Durante uma investigação epidemiológica em uma área rural, foi identificado um aumento significativo de casos de leishmaniose visceral em humanos, associado à presença de cães infectados e alta densidade de flebotomíneos (vetores). Qual a estratégia mais eficaz para o combate ao vetor e à transmissão da zoonose, considerando as diretrizes de controle integrado?
- A)Implementar o manejo ambiental, uso de inseticidas seletivos e campanhas de conscientização para a população local, visando reduzir a densidade vetorial e o contato humano-vetor
Correta: reúne manejo ambiental, inseticida seletivo e educação em saúde, que são medidas integradas para reduzir vetor, contato e transmissão.
- B)Realizar apenas a eliminação dos cães infectados, sem necessidade de controle vetorial, pois os cães são os principais reservatórios.
Errada: eliminar apenas cães infectados não resolve a transmissão, porque o controle do vetor e do ambiente também são indispensáveis.
- C)Aplicar inseticidas em larga escala em toda a área afetada, sem considerar a densidade populacional dos vetores.
Errada: aplicar inseticidas em massa, sem critério epidemiológico, é ineficiente e foge da lógica do controle integrado.
- D)Priorizar a vacinação dos cães contra a leishmaniose, sem necessidade de outras medidas de controle.
Errada: não existe vacinação canina como medida única suficiente para controlar a leishmaniose visceral, e outras ações continuam necessárias.
- E)Confiar exclusivamente no tratamento dos casos humanos, pois o controle do vetor é ineficaz em áreas endêmicas.

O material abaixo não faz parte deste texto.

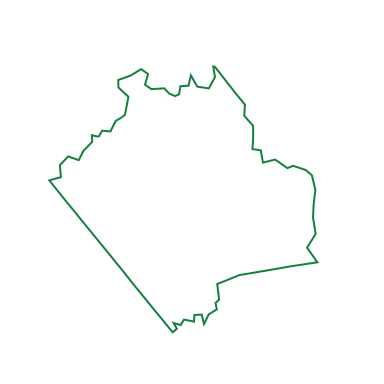 outline of Fayette, Pennsylvania, United States of America, rotated 51°
{"feature_id": "52423323B77989580775491", "entity_name": "Fayette", "entity_type": "district", "adm_level": 2, "iso_a3": "USA", "parent_name": "United States of America", "parent_adm1": "Pennsylvania", "projection": "equal_earth", "projection_center": [-79.699, 39.932], "detail": "fine", "context": "isolated", "style": "outline", "palette": "green", "viewbox_px": 384, "rotation_deg": 51, "n_neighbors": 0, "source": "geoboundaries", "source_scale": "gbopen_adm2", "svg_char_len": 1114}
<svg xmlns="http://www.w3.org/2000/svg" viewBox="0 0 384 384"><g transform="rotate(51 192 192)"><path d="M107.8,96.5L117.1,101.8L122.1,113.7L113.4,121.6L100.7,119.5L107.2,127.8L102.5,134.4L107.9,140.6L106.8,144.8L101.0,147.8L94.0,148.3L86.5,158.8L79.0,161.0L72.7,151.9L64.5,154.2L62.8,166.8L58.5,178.8L64.4,183.4L78.0,181.5L89.8,195.5L89.7,200.4L88.7,206.5L93.6,217.3L87.8,223.3L90.1,229.1L90.1,229.7L89.2,230.6L88.2,231.5L84.9,234.1L90.2,238.0L91.7,250.7L96.0,259.9L86.4,265.9L88.0,277.8L97.9,284.5L93.2,295.6L116.7,295.7L116.8,295.7L133.6,295.6L150.1,295.6L207.3,295.4L208.2,295.4L230.6,295.6L257.4,295.5L288.9,295.3L288.8,289.8L282.3,288.7L288.2,284.6L286.1,278.5L294.0,272.0L289.1,267.5L293.4,261.6L302.2,265.8L297.6,256.0L298.8,246.6L293.0,243.5L292.7,238.6L279.4,230.3L286.4,207.4L305.5,173.6L311.8,162.2L325.5,138.8L307.7,137.6L302.3,122.2L288.1,114.1L277.9,105.0L268.0,94.8L254.5,88.3L246.5,89.8L235.3,96.9L233.5,102.8L219.1,107.0L213.8,118.4L203.0,112.3L196.7,118.0L189.1,111.0L179.1,102.9L165.6,103.4L157.4,95.9L143.9,96.0L109.2,95.4L107.8,96.5Z" fill="none" stroke="#15803d" stroke-width="2"/></g></svg>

Errada: tratar só os casos humanos não interrompe o ciclo de transmissão nem reduz a presença do vetor na área endêmica.
Gabarito: A
Na leishmaniose visceral, não adianta olhar só para um pedaço do problema. Você está diante de uma zoonose com reservatório animal, vetor e ambiente favorável, então o controle precisa ser integrado. Em vigilância em saúde, isso significa combinar ações sobre o vetor, o ambiente e a educação da população, em vez de apostar em uma medida isolada que promete milagre e entrega pouco. O ponto central é reduzir a densidade dos flebotomíneos e diminuir a chance de contato com humanos e cães. Por isso, medidas como manejo ambiental, uso racional de inseticidas seletivos e orientação da comunidade fazem sentido: você mexe no cenário onde o vetor se reproduz e circula, e ainda ajuda a população a se proteger. Esse é o espírito do controle integrado, muito alinhado às diretrizes do SUS e às ações de vigilância epidemiológica e ambiental. A alternativa A está correta porque reúne medidas complementares e mais efetivas do que uma ação única. Em doenças vetoriais e zoonoses, a lógica é cortar vários elos da cadeia de transmissão ao mesmo tempo. Não basta culpar o cachorro ou pulverizar tudo sem critério: é preciso integrar vigilância, controle vetorial, manejo ambiental e educação em saúde. Em provas, o erro mais comum é cair na solução simples e “bonita”, como eliminar só o reservatório ou tratar apenas os doentes humanos. Na prática, isso costuma falhar porque a transmissão continua acontecendo no ambiente. Em saúde pública, o controle eficiente raramente vem de uma bala de prata; vem de estratégia combinada.